* [REQUEST]: Transcribe exactly, and only, the lines from the one containing "line: (931, 1238)" through the end of the material.

* [SUPPLIED MATERIAL]:
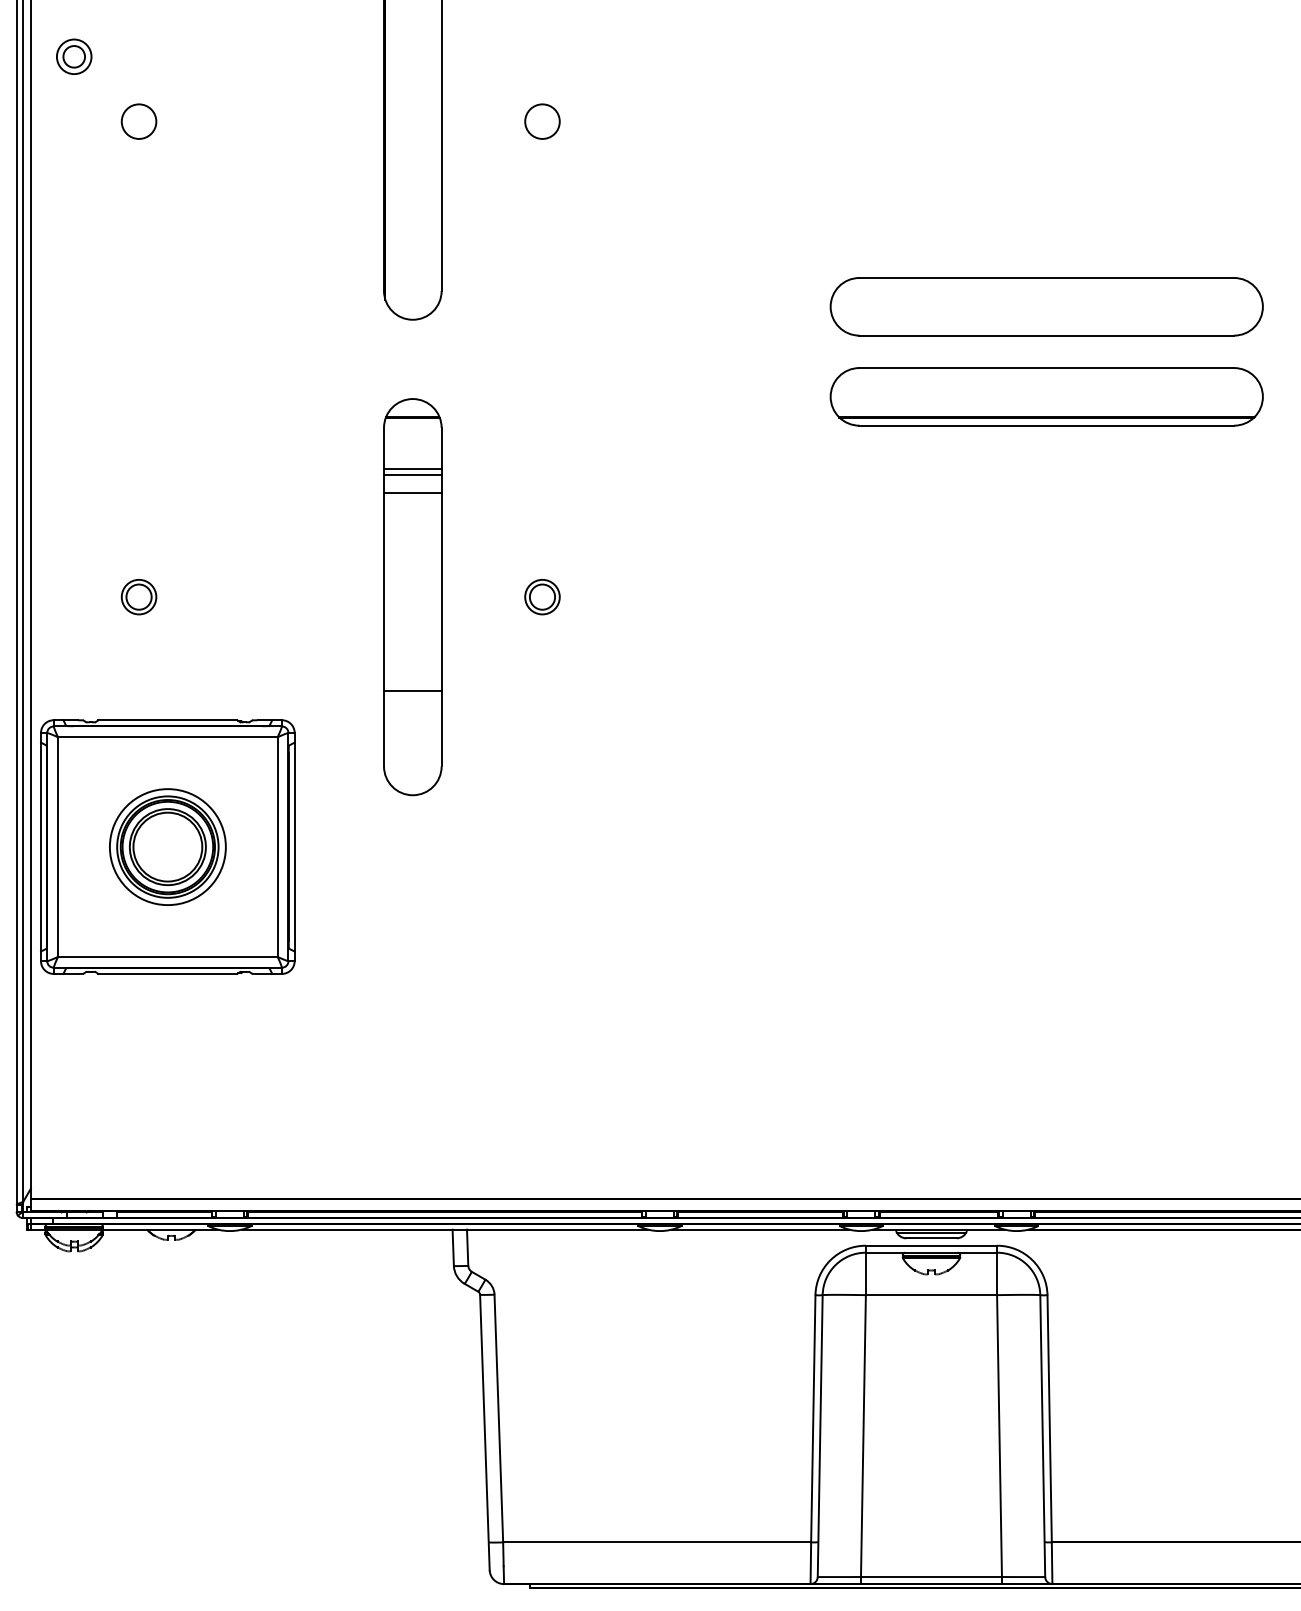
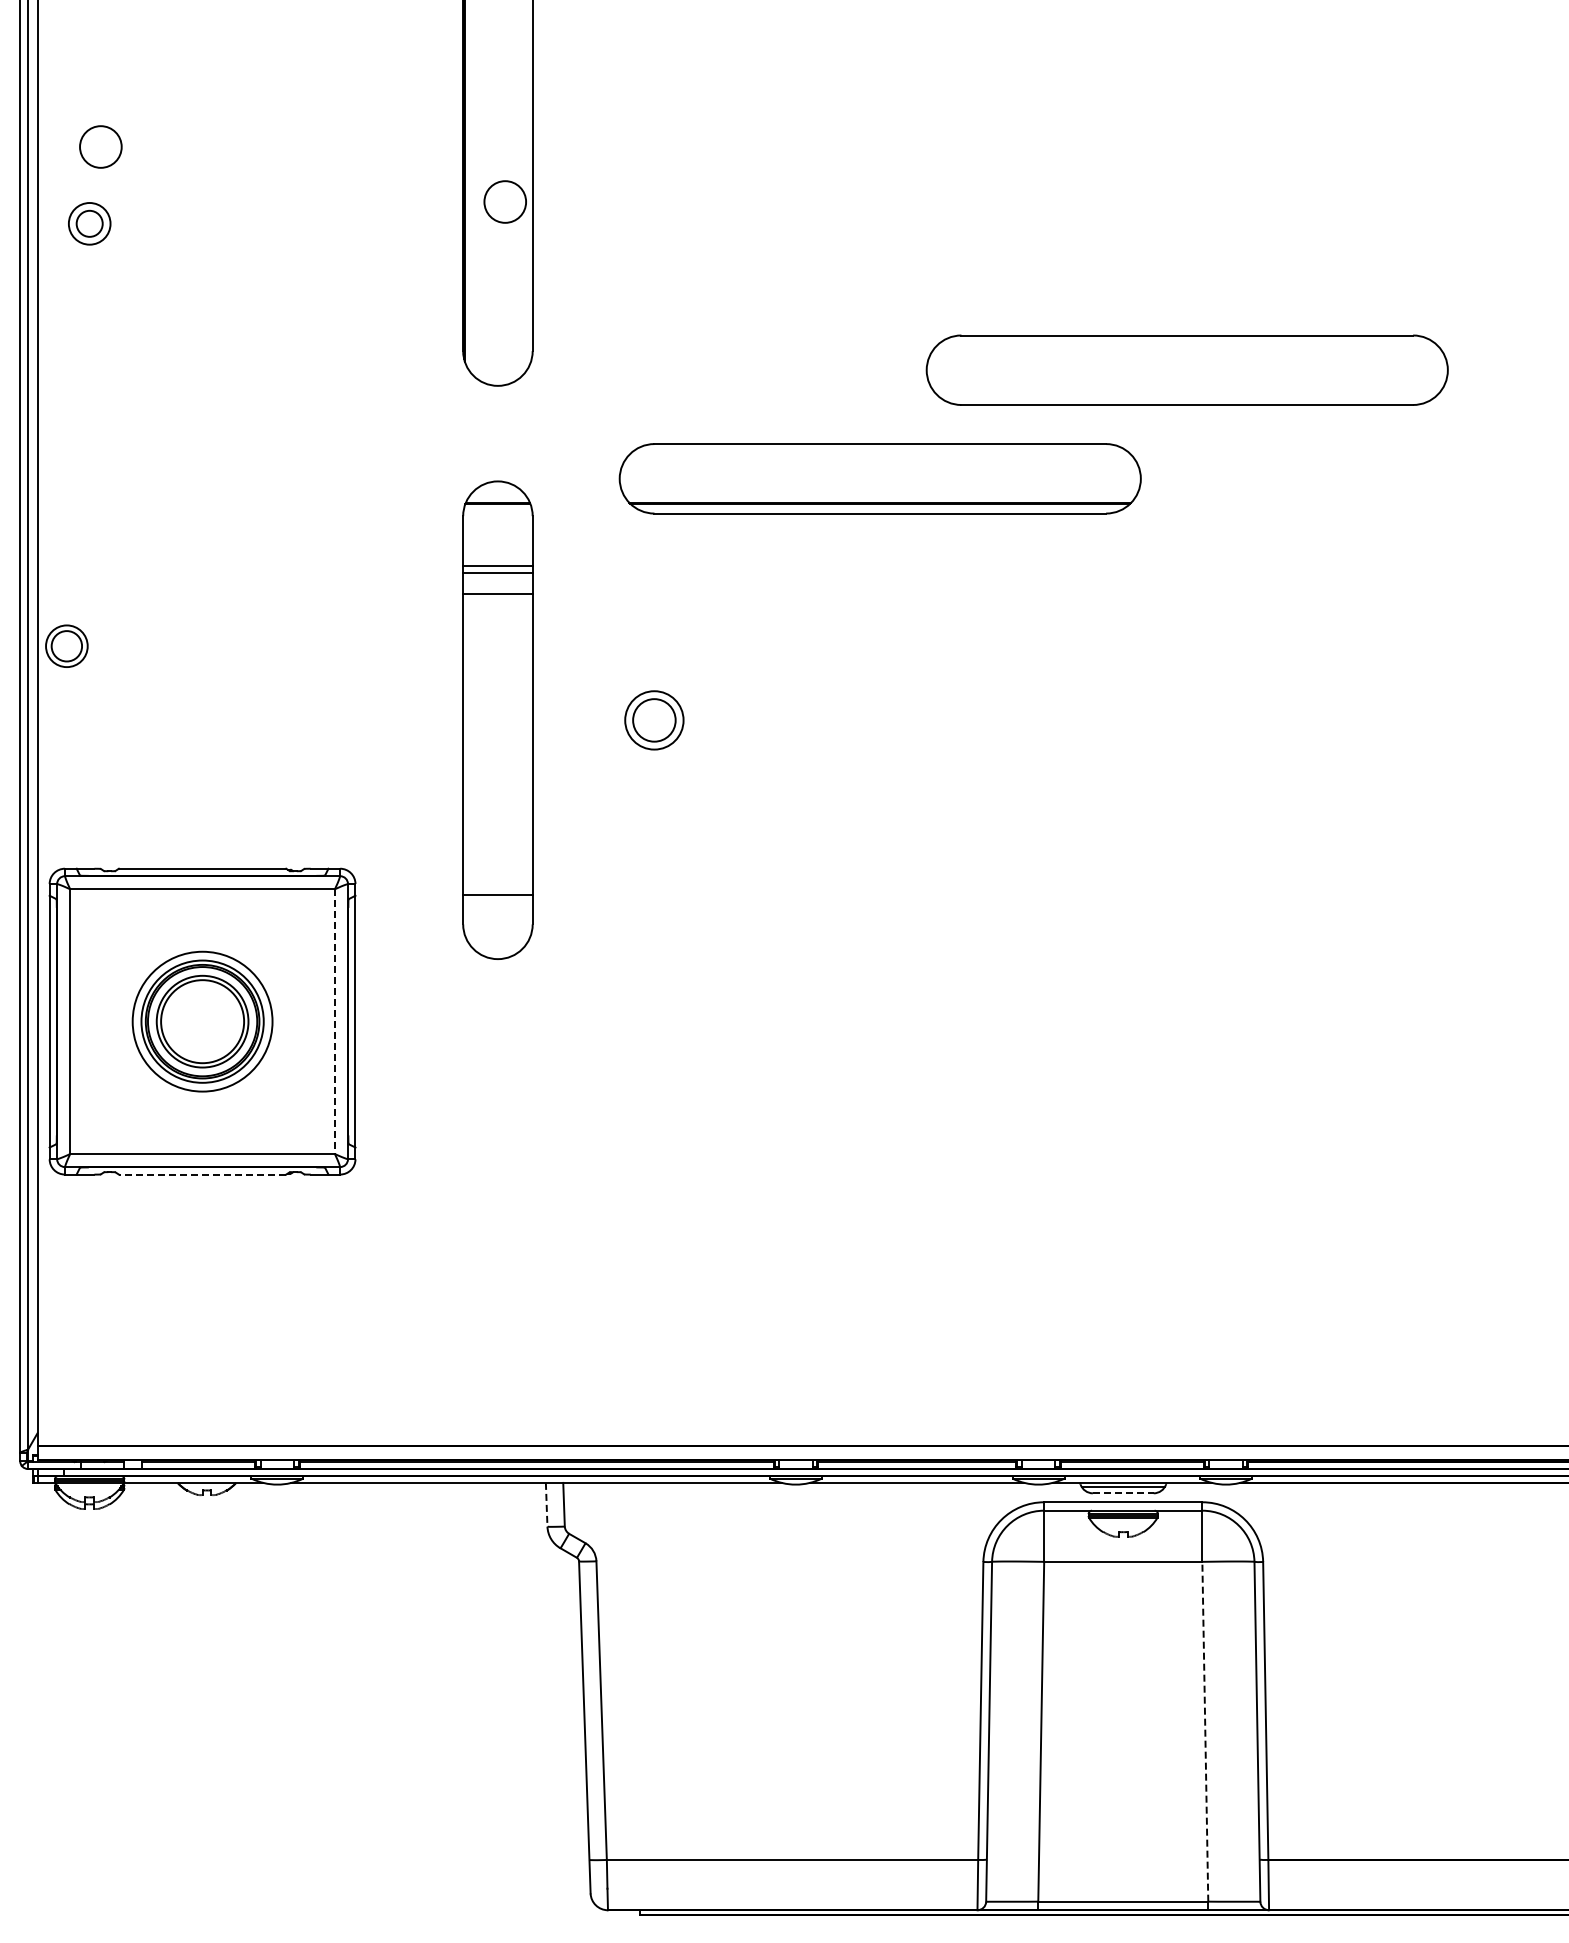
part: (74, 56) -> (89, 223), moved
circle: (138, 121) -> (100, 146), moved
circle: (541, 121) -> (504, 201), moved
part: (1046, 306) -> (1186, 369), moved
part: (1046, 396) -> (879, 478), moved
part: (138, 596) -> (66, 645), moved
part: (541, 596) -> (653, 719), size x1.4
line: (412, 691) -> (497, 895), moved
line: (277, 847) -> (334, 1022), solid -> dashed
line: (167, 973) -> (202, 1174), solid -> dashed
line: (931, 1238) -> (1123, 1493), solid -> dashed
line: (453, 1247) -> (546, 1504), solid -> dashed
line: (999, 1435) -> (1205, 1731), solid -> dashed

* [ANSWER TO THIS EXERCISE]:
line: (931, 1238) -> (1123, 1493), solid -> dashed
line: (453, 1247) -> (546, 1504), solid -> dashed
line: (999, 1435) -> (1205, 1731), solid -> dashed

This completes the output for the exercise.